____ Text

Political Headwinds and the Implementation Gap

Von der Leyen’s March 2026 legislative proposal faces a gauntlet. The European Parliament supports the concept, but the Council of member states must approve. Justice Commissioner Michael McGrath wants a directly effective regulation, not a directive that gets implemented 27 different ways. Yet even he acknowledges the political challenge: “We can’t even get uniform bureaucracy with the next city over, how will this work EU-wide?”

The timeline already looks optimistic. Q1 2026 for the proposal, parliamentary approval through 2026, potential implementation in 2027. That’s two more years where American and Chinese competitors accelerate while European founders wait. German bureaucracy moves slowly, the FlexCo reform took three years from announcement to law. Expecting 27 member states to harmonize procedures in 24 months strains credibility.

Digital company formation concept
The vision: digital company formation with minimal capital across the EU

The SE Precedent: A Cautionary Tale

Skeptics point to the Societas Europaea (SE), Europe’s existing cross-border company form since 2004. The SE promised similar benefits but became a tool only for large corporations like SAP and Porsche. The minimum capital requirement of €120,000 and complex organizational rules make it useless for startups. The EU-INC’s €1 capital requirement and simplified structure directly address this failure, but the SE’s irrelevance stems from more than just cost, it’s the lack of familiarity among investors, lawyers, and courts.

Will EU-INC suffer the same fate? The proposal includes standardized stock options and investment documents, which helps. But venture capitalists develop muscle memory for specific legal structures. German VCs understand GmbH and FlexCo. American investors understand Delaware C-corps. EU-INC must achieve critical mass quickly, or risk becoming a niche tool for Europhile idealists while practical founders stick to proven structures.

What German Founders Should Actually Do

For German entrepreneurs, the EU-INC represents a future option, not an immediate solution. Until 2027 at earliest, the domestic FlexCo remains your best bet for local operations. If you plan rapid EU expansion, consider whether the administrative overhead of setting up national entities today outweighs waiting for an untested structure.

The most prudent approach: structure your current GmbH or FlexCo to allow easy conversion later. Use standardized articles of association, maintain clean cap tables, and avoid exotic shareholder agreements that might conflict with future EU-INC rules. This positions you to switch when, or if, the new regime proves viable.

________
____ Listed entries

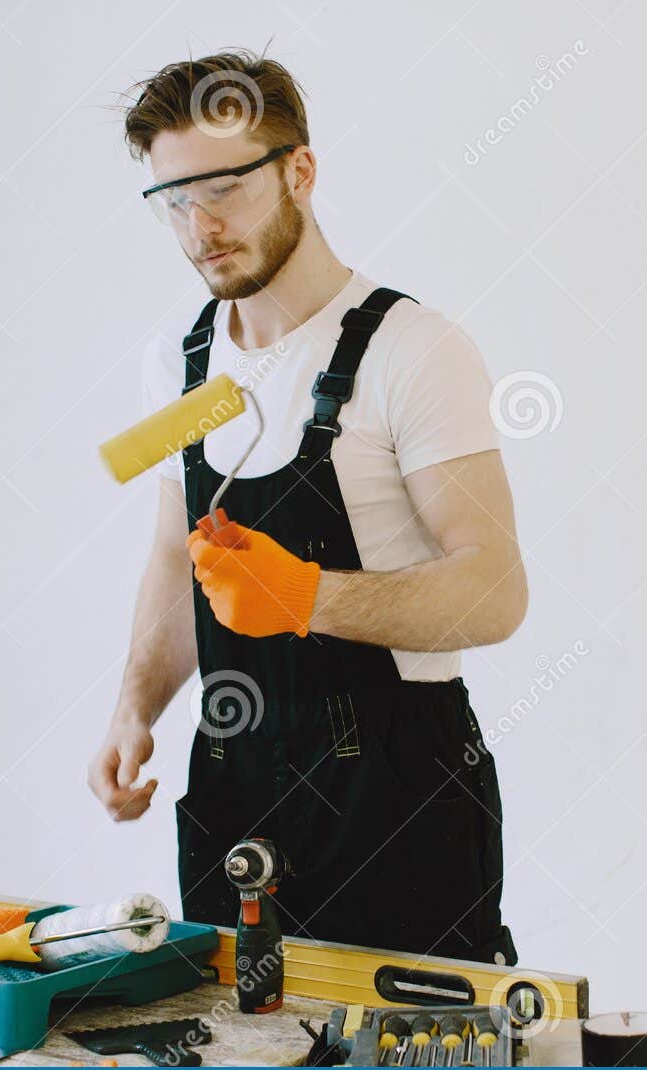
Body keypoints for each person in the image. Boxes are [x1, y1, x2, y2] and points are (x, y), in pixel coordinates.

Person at [87, 51, 527, 964]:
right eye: (172, 199)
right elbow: (175, 556)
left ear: (300, 170)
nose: (199, 226)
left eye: (224, 188)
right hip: (233, 790)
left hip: (399, 805)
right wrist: (135, 709)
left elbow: (495, 592)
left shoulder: (413, 351)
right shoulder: (183, 360)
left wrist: (308, 596)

________

Exercise objective>
Continue the article on the proposed EU-INC company form, starting after its last sentence.

Result of the exercise>
Some German legal advisors suggest registering a placeholder EU-INC in early 2027 to secure the name and structure, while keeping operations in your existing entity until the tax implications become clearer. This “option value” strategy costs little but could save months later.

The Verdict: Revolutionary Tool or Expensive Distraction?

EU-INC addresses real pain points that German and European founders face daily. The promise of standardized, cross-border legal infrastructure could level the playing field with American startups that scale effortlessly across state lines. If executed perfectly, it might stem the tide of European founders incorporating in Delaware.

But the proposal’s Achilles heel is its own modesty. By leaving tax, employment, and social security rules national, it solves only part of the problem while potentially adding complexity. A founder might save €10,000 in legal fees for cross-border setup, then spend €15,000 extra on tax compliance for the new entity structure.

The political timeline and implementation risks cannot be ignored. Two years in startup time is an eternity. While Brussels debates, competitors act. The EU-INC could become a beautiful legal framework that arrives just as the market has moved on.

For now, treat EU-INC as a signal of intent, not a ready solution. Monitor the legislative process, prepare your corporate structure for conversion, but don’t bank your 2026 expansion plans on a promise made in Davos. The German startup ecosystem has seen enough “revolutionary” reforms to know that the real work happens after the press conference ends.